Work required: The records are to be copied in their entirety, exactly as given.
#### Record excerpts
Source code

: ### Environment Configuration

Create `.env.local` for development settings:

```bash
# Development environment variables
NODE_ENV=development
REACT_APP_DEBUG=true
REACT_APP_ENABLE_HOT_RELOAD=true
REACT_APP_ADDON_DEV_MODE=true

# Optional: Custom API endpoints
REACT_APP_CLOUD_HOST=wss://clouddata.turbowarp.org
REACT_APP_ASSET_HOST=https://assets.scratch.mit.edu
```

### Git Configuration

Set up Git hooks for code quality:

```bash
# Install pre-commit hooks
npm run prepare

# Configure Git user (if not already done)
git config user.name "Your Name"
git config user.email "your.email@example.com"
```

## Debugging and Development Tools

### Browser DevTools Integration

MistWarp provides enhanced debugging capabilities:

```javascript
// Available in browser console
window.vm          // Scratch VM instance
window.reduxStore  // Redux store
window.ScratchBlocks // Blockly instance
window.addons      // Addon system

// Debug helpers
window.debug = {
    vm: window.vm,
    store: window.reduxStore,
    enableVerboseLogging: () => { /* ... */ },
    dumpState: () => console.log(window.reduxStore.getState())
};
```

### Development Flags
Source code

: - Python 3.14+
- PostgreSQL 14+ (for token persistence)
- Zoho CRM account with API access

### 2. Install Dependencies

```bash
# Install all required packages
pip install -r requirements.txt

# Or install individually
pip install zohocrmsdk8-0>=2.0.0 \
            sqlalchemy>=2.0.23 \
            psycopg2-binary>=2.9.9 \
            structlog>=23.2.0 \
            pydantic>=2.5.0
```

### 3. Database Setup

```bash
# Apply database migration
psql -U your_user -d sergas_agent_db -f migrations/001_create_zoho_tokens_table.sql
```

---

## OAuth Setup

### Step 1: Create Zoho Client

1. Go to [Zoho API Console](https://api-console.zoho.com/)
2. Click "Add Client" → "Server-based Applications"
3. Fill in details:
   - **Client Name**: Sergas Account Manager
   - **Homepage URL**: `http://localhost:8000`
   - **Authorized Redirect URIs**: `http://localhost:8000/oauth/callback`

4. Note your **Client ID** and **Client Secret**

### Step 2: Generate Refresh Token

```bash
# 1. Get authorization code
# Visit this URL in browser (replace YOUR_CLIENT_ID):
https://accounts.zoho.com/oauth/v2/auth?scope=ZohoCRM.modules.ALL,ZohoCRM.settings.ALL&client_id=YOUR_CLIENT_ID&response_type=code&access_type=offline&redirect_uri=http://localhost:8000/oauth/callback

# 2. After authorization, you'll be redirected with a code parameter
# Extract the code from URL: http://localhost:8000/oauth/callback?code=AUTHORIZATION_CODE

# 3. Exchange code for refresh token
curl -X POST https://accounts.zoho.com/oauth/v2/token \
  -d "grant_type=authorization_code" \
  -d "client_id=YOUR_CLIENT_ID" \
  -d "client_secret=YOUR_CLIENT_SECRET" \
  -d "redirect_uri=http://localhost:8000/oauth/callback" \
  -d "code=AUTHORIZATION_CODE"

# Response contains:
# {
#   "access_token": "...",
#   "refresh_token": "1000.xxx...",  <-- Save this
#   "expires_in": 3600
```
########
Task output:
Source code

: ### Environment Configuration

Create `.env.local` for development settings:

```bash
# Development environment variables
NODE_ENV=development
REACT_APP_DEBUG=true
REACT_APP_ENABLE_HOT_RELOAD=true
REACT_APP_ADDON_DEV_MODE=true

# Optional: Custom API endpoints
REACT_APP_CLOUD_HOST=wss://clouddata.turbowarp.org
REACT_APP_ASSET_HOST=https://assets.scratch.mit.edu
```

### Git Configuration

Set up Git hooks for code quality:

```bash
# Install pre-commit hooks
npm run prepare

# Configure Git user (if not already done)
git config user.name "Your Name"
git config user.email "your.email@example.com"
```

## Debugging and Development Tools

### Browser DevTools Integration

MistWarp provides enhanced debugging capabilities:

```javascript
// Available in browser console
window.vm          // Scratch VM instance
window.reduxStore  // Redux store
window.ScratchBlocks // Blockly instance
window.addons      // Addon system

// Debug helpers
window.debug = {
    vm: window.vm,
    store: window.reduxStore,
    enableVerboseLogging: () => { /* ... */ },
    dumpState: () => console.log(window.reduxStore.getState())
};
```

### Development Flags
Source code

: - Python 3.14+
- PostgreSQL 14+ (for token persistence)
- Zoho CRM account with API access

### 2. Install Dependencies

```bash
# Install all required packages
pip install -r requirements.txt

# Or install individually
pip install zohocrmsdk8-0>=2.0.0 \
            sqlalchemy>=2.0.23 \
            psycopg2-binary>=2.9.9 \
            structlog>=23.2.0 \
            pydantic>=2.5.0
```

### 3. Database Setup

```bash
# Apply database migration
psql -U your_user -d sergas_agent_db -f migrations/001_create_zoho_tokens_table.sql
```

---

## OAuth Setup

### Step 1: Create Zoho Client

1. Go to [Zoho API Console](https://api-console.zoho.com/)
2. Click "Add Client" → "Server-based Applications"
3. Fill in details:
   - **Client Name**: Sergas Account Manager
   - **Homepage URL**: `http://localhost:8000`
   - **Authorized Redirect URIs**: `http://localhost:8000/oauth/callback`

4. Note your **Client ID** and **Client Secret**

### Step 2: Generate Refresh Token

```bash
# 1. Get authorization code
# Visit this URL in browser (replace YOUR_CLIENT_ID):
https://accounts.zoho.com/oauth/v2/auth?scope=ZohoCRM.modules.ALL,ZohoCRM.settings.ALL&client_id=YOUR_CLIENT_ID&response_type=code&access_type=offline&redirect_uri=http://localhost:8000/oauth/callback

# 2. After authorization, you'll be redirected with a code parameter
# Extract the code from URL: http://localhost:8000/oauth/callback?code=AUTHORIZATION_CODE

# 3. Exchange code for refresh token
curl -X POST https://accounts.zoho.com/oauth/v2/token \
  -d "grant_type=authorization_code" \
  -d "client_id=YOUR_CLIENT_ID" \
  -d "client_secret=YOUR_CLIENT_SECRET" \
  -d "redirect_uri=http://localhost:8000/oauth/callback" \
  -d "code=AUTHORIZATION_CODE"

# Response contains:
# {
#   "access_token": "...",
#   "refresh_token": "1000.xxx...",  <-- Save this
#   "expires_in": 3600
```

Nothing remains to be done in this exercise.